Many of you have heard of the Ultimatum Game:
The ultimatum game is an experimental economics game in which two parties interact anonymously and only once, so reciprocation is not an issue. The first player proposes how to divide a sum of money with the second party. If the second player rejects this division, neither gets anything. If the second accepts, the first gets his demand and the second gets the rest.
In theory a "rational" player should accept whatever is offered when there isn't a repeated iteration. Reality is different. From The Economist:
...Those results recorded, Dr Burnham took saliva samples from all the students and compared the testosterone levels assessed from those samples with decisions made in the one-round game.
As he describes in the Proceedings of the Royal Society, the responders who rejected a low final offer had an average testosterone level more than 50% higher than the average of those who accepted.

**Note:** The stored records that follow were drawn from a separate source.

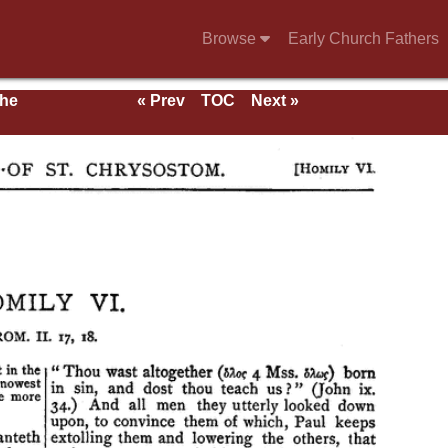
Browse
Early Church Fathers
the
« Prev
TOC
Next »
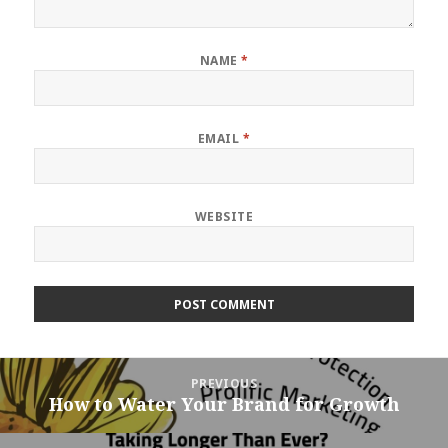
NAME
*
EMAIL
*
WEBSITE
Post
PREVIOUS
navigation
How to Water Your Brand for Growth
Previous
post:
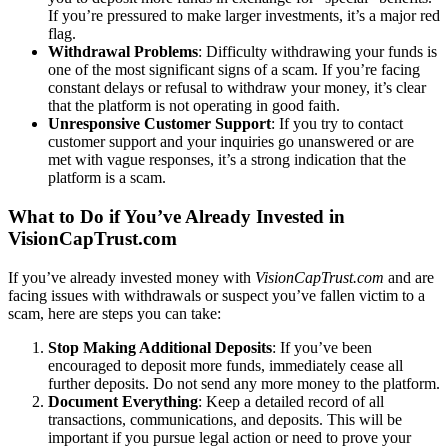
If you’re pressured to make larger investments, it’s a major red
flag.
Withdrawal Problems
: Difficulty withdrawing your funds is
one of the most significant signs of a scam. If you’re facing
constant delays or refusal to withdraw your money, it’s clear
that the platform is not operating in good faith.
Unresponsive Customer Support
: If you try to contact
customer support and your inquiries go unanswered or are
met with vague responses, it’s a strong indication that the
platform is a scam.
What to Do if You’ve Already Invested in
VisionCapTrust.com
If you’ve already invested money with
VisionCapTrust.com
and are
facing issues with withdrawals or suspect you’ve fallen victim to a
scam, here are steps you can take:
Stop Making Additional Deposits
: If you’ve been
encouraged to deposit more funds, immediately cease all
further deposits. Do not send any more money to the platform.
Document Everything
: Keep a detailed record of all
transactions, communications, and deposits. This will be
important if you pursue legal action or need to prove your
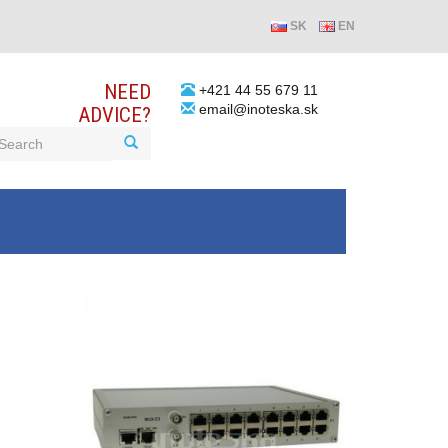
SK
EN
NEED
+421 44 55 679 11
email@inoteska.sk
ADVICE?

Five of the seven men with the highest testosterone levels in the study rejected a $5 ultimate offer but only one of the 19 others made the same decision.
What does this tell us? That physiological variables which are under biological (and ultimately genetic) control can affect the typical behavior a given individual exhibits, and, that that behavior can vary despite the same inputs across the population. There isn't any one H. economicus, there are many different ways humans interact and their propensity for a particular strategy might be conditional upon biological parameters.
But of course this doesn't mean that a given individual practices a fixed strategy even for the same inputs over time, just as strategies are mixed throughout the population so they are often mixed over time for any given individual. There is both population level and temporal variation which must be taken into account here; the flat uniform world of older economic imaginations were painted in shades of gray despite the multi-colored nature of reality.
Additionally, as I have noted before, even genetically close groups which are culturally distinct can exhibit wildly different modal responses to these various experimental economic games. This suggests that variation is not just extant on the biological level (e.g., tracking testosterone variation within the population), but also on the cultural level as the social parameters shift and reshape the landscape of gene-environment interaction. In other words, the behavioral economic biases can be likened to norms of response of particular genotypes in various cultural environments. Though the median value may shift, the distribution remains the same (e.g., if a particular individual is high testosterone it is likely that their response to the ultimatum game in one iteration will always lay at one end of the distribution across cultures though the range and shape of the distributions may vary quite a bit).
Reality is complex. I'm alluding here to the interaction of genetic parameters with various cultural norms. Additionally, the current work in relation to various small scale societies where the "nominal" sums offered by economists is non-trivial implies that analogical reasoning plays a strong role in determining how the typical individual will respond. It seems that most peoples don't conceive of utility maximization, they simply resort to analogies with transactions in their conventional life which can be mapped onto the games they are being forced to play. So there are innate parameters that result in a central tendency as well as variation, but there are also cultural parameters which modulate the range and constrain the scale, and, these often express themselves general intelligence operating through analogical (as opposed to deductive) reasoning. This turns rationality into a whole new beast altogether, not only is it bounded, it is nearly eviscerated as we understand it.
But why this variation in the first place? First, I am implying that the conditional responses that an individual gives has an expectation which is determined in large part by their genetic inheritance. Imagine for example that the ratio of "aggressive" to "passive" responses in a given game that an individual gives over time as a ratio, and that this ratio is placed upon a graph. I suspect that in many cases you would generate some sort of normal distribution (you might have to transform it though). There would be a median modal ratio; there would be those rare players who engage in "fixed" strategies where they were invariant. In this way you can re-conceptualize the behaviors documented in experimental economics as continuous quantitative traits. We know from population genetic theory that such traits have not been subject to powerful directional selection for long periods of time. Otherwise, the underlying genetic variation would have been exhausted as one behavioral morph comes to dominate the population of strategies (the range of basal testosterone should be very small and predominantly environmental/non-heritable). The reality of polymorphism might imply that the "rationality landscape" (to borrow a term) is characterized by multiple optima. Balancing selective forces such as frequency dependence and environmental variation might also result perpetuation of the mix. Layered on top of this evolutionary biological level is the flux of cultural inputs which serves as the background environment in which the predispositions develop into lifelong typical strategies. We've come a long way from reciprocal altruism.